Over a year after her mother Lisa Marie Presley, the only daughter of Elvis Presley and Priscilla Presley, died in January 2023, the Daisy Jones & The Six star shared why she believes her mother’s passing partially stemmed from her late brother Benjamin Keough’s 2020 death at the age of 27.
“My mom tried her best to find strength for me and my younger sisters after Ben died, but we knew how much pain she was in,” Riley—who is half sister to 15-year-old twins Harper and Finley Lockwood, whom her mom shared with ex Michael Lockwood—told People in an article published Sept. 25. “My mom physically died from the after effects of her surgery, but we all knew she died of a broken heart.”
Lisa, who died in 2023 due to a small bowel obstruction following bariatric surgery, had opened up about her grief following the loss of her son prior to her death.

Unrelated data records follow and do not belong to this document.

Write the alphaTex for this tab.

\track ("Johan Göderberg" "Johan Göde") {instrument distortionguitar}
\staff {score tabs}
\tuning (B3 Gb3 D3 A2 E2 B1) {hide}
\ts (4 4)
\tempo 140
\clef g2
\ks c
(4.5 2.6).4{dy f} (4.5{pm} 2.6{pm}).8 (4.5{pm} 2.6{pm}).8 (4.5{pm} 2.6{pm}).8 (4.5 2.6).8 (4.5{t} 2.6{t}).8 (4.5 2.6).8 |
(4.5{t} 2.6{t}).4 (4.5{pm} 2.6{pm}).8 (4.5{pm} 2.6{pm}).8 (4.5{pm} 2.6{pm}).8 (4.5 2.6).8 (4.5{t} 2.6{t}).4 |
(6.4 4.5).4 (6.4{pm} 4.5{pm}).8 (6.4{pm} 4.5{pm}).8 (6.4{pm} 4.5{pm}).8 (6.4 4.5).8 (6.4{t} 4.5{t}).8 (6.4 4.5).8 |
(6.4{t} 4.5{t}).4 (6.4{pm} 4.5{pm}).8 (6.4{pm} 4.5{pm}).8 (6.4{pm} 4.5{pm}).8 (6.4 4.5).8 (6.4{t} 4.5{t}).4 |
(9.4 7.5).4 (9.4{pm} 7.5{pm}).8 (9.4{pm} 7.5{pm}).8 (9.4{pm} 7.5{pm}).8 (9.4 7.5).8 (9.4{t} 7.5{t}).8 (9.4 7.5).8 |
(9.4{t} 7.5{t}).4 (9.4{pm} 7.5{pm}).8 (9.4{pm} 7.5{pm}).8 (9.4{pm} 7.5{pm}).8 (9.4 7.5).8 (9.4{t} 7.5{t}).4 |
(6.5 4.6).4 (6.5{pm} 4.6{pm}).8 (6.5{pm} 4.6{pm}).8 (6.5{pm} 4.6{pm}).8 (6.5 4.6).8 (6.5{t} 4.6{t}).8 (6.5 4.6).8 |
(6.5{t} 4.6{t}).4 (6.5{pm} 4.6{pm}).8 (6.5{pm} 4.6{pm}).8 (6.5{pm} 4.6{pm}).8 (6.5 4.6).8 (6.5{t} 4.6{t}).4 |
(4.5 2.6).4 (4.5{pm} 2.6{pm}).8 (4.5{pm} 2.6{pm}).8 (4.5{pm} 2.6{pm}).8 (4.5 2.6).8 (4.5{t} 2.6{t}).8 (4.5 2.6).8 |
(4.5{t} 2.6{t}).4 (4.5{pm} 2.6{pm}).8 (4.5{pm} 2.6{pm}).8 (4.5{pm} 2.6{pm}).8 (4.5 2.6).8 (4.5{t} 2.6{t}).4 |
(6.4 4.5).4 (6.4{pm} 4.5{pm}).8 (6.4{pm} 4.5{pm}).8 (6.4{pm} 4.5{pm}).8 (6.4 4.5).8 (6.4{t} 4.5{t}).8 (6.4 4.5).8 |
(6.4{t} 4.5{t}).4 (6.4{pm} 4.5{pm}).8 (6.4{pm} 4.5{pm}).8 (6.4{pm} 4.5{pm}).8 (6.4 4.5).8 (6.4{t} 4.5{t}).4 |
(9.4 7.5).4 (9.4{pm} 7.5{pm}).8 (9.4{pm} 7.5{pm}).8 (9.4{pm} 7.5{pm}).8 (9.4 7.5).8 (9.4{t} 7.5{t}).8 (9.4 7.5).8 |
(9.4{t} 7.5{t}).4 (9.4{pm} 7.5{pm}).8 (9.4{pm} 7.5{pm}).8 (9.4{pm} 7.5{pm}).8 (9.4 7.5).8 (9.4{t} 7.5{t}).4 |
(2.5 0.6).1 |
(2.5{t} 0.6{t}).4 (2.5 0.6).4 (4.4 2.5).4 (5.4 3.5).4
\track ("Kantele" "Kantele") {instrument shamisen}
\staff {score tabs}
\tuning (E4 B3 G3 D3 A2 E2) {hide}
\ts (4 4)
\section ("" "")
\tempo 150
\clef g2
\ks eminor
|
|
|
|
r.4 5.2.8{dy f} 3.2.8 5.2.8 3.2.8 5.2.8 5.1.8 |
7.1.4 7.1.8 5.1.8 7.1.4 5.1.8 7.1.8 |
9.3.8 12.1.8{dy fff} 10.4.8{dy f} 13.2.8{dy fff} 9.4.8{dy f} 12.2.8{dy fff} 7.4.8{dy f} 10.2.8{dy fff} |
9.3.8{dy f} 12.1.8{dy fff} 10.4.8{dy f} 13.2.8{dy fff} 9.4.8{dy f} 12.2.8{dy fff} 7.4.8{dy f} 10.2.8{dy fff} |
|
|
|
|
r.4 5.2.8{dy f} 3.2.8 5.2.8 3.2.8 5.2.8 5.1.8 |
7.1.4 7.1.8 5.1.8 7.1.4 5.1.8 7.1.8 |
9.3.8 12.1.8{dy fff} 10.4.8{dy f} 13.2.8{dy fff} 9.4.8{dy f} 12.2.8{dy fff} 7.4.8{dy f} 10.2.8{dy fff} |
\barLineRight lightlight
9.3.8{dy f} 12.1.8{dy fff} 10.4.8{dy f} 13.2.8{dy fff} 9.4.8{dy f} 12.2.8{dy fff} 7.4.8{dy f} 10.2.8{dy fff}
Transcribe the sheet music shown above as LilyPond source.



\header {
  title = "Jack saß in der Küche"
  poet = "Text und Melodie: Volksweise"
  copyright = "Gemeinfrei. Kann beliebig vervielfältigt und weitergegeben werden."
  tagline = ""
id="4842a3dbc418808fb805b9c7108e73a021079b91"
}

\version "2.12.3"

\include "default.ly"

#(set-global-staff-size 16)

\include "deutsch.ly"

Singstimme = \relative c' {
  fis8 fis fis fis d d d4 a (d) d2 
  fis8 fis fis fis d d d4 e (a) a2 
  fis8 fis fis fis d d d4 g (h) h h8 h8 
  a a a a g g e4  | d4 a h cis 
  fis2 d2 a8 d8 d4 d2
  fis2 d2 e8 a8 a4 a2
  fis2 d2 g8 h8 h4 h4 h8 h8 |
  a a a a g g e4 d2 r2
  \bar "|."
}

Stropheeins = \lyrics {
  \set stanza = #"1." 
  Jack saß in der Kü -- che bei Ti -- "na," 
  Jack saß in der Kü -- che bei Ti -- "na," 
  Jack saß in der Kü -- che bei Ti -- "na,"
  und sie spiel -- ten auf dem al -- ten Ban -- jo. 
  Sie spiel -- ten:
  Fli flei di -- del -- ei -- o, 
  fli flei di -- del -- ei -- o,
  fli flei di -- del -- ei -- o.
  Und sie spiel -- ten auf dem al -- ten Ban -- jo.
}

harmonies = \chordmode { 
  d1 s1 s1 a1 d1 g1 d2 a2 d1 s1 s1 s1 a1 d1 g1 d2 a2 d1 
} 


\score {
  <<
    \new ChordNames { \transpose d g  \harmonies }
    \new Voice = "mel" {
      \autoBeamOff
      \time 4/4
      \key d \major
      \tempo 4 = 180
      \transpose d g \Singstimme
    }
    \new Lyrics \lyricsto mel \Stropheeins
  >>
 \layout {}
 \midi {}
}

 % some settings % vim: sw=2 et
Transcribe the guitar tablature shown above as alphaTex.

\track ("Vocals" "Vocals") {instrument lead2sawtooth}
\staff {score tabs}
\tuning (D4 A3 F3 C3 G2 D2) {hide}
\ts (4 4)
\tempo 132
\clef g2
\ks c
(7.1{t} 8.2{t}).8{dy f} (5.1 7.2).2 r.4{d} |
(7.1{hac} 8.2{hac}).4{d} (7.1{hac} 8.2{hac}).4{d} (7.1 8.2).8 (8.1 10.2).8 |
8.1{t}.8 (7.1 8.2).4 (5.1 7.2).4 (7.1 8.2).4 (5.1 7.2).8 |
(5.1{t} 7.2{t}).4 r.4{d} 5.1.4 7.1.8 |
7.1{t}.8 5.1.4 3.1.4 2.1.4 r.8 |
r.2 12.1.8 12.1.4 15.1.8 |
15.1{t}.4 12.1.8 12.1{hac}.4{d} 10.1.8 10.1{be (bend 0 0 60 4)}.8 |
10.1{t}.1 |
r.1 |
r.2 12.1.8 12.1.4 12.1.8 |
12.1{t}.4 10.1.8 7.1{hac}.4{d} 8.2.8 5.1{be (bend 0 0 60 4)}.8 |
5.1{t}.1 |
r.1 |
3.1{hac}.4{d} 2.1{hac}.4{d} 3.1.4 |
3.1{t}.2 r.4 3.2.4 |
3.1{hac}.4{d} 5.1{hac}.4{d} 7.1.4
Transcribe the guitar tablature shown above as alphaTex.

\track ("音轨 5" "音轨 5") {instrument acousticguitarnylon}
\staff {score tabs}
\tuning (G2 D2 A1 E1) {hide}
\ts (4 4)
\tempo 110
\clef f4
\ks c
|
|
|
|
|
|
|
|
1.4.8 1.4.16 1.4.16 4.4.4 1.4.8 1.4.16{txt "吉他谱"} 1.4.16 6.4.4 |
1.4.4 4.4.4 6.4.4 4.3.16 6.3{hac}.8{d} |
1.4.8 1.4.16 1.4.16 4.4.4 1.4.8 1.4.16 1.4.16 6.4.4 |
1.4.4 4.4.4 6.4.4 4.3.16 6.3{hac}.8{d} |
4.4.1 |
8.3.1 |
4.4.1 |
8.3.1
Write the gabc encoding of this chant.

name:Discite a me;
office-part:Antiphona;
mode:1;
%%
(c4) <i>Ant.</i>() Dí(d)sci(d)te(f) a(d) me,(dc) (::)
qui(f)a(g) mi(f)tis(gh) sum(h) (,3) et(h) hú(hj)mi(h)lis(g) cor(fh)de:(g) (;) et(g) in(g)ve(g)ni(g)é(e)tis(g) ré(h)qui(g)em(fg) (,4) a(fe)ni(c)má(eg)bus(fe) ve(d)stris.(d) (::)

“My and my three daughters' lives as we knew it were completely detonated and destroyed by his death,” Lisa—who shared Benjamin and Riley with ex Danny Keough—wrote in a 2022 essay for People. “I've had more than anyone's fair share of it in my lifetime and somehow, I've made it this far. But this one, the death of my beautiful, beautiful son? No. Just no.”
Earlier this year, Riley, 35, and Penguin Random House announced they would be posthumously publishing a memoir by Lisa Marie, From Here to the Great Unknown, on Oct. 8.
"Few people had the opportunity to know who my mom really was, other than being Elvis's daughter," Riley shared in a January press release. “I was lucky to have had that opportunity and working on preparing her autobiography for publication has been a privilege, albeit a bittersweet one.”
The upcoming memoir will be mostly written in Lisa Marie’s own words, with her eldest daughter adding context.
Coming on the tails of Baz Lurhmann’s Elvis biopic in 2022 and Sofia Coppola’s Priscilla film in 2023, the memoir claims to be “the most intimate look at the Presley family to date.”
“Her hope with this book was just human connection," Riley explained of her mother’s intention in writing to People. “I hope that in an extraordinary circumstance people relate to a very human experience of love, heartbreak, loss, addiction and family.”